Employers and their employees should take all practicable steps to make sure that heat exposure is within safe levels. Low temperatures can also result in an employee feeling stressed. Environments in which this occurs include working outside during winter, at high altitude, in the wet or in walk in coolers and freezers. Even at moderate temperatures wind chill factor needs to be considered. The onus is on employers to make sure that workers wear suitable protective gear and that appropriate precautions are taken. Some effects may be minor and result in only discomfort but greater cold stress can have serious consequences including death.

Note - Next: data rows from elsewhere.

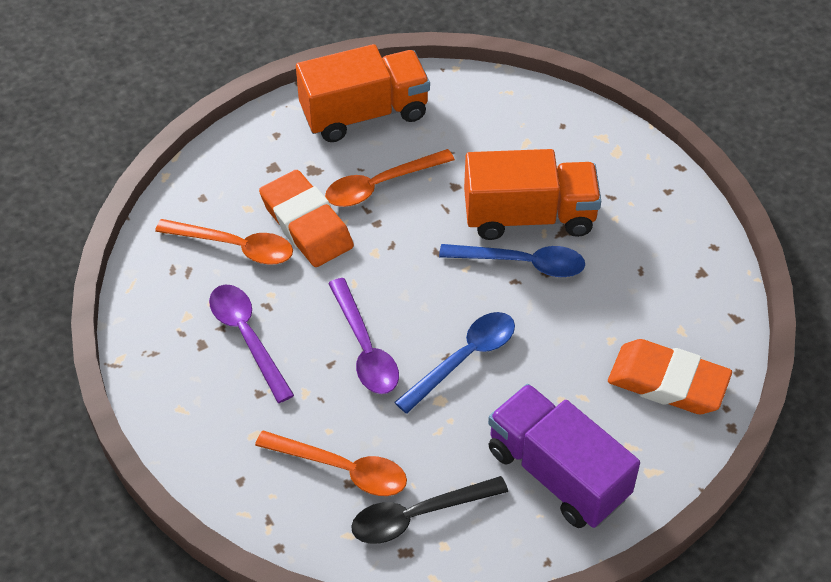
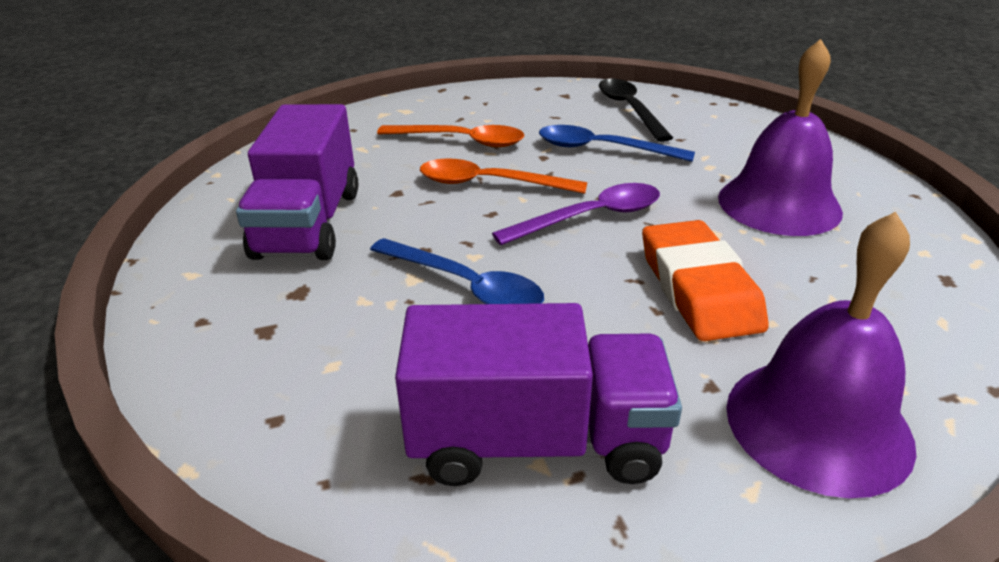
orange eraser: 2 -> 1
orange spoon: 3 -> 2
orange truck: 2 -> 0
purple bell: 0 -> 2
purple spoon: 2 -> 1
purple truck: 1 -> 2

Symptoms of cold stress can include less dexterity, stiffening of joints, reduced muscle strength and the worker can be less mentally alert. Accidents are more likely as a consequence. Direct health effects of exposure to cold temperatures are those that affect the extremities such as frostnip and the more severe frostbite and those that affect the body's core such as hypothermia. Women are regarded as being at greater risk of cold injury as they are less able to increase their temperature by shivering or exercise. Other factors which affect the level of cold injury are increased age, fatigue, some drugs, alcohol and smoking.
Making sure that the working environment is comfortable is an important aspect of ensuring the health and safety of employees.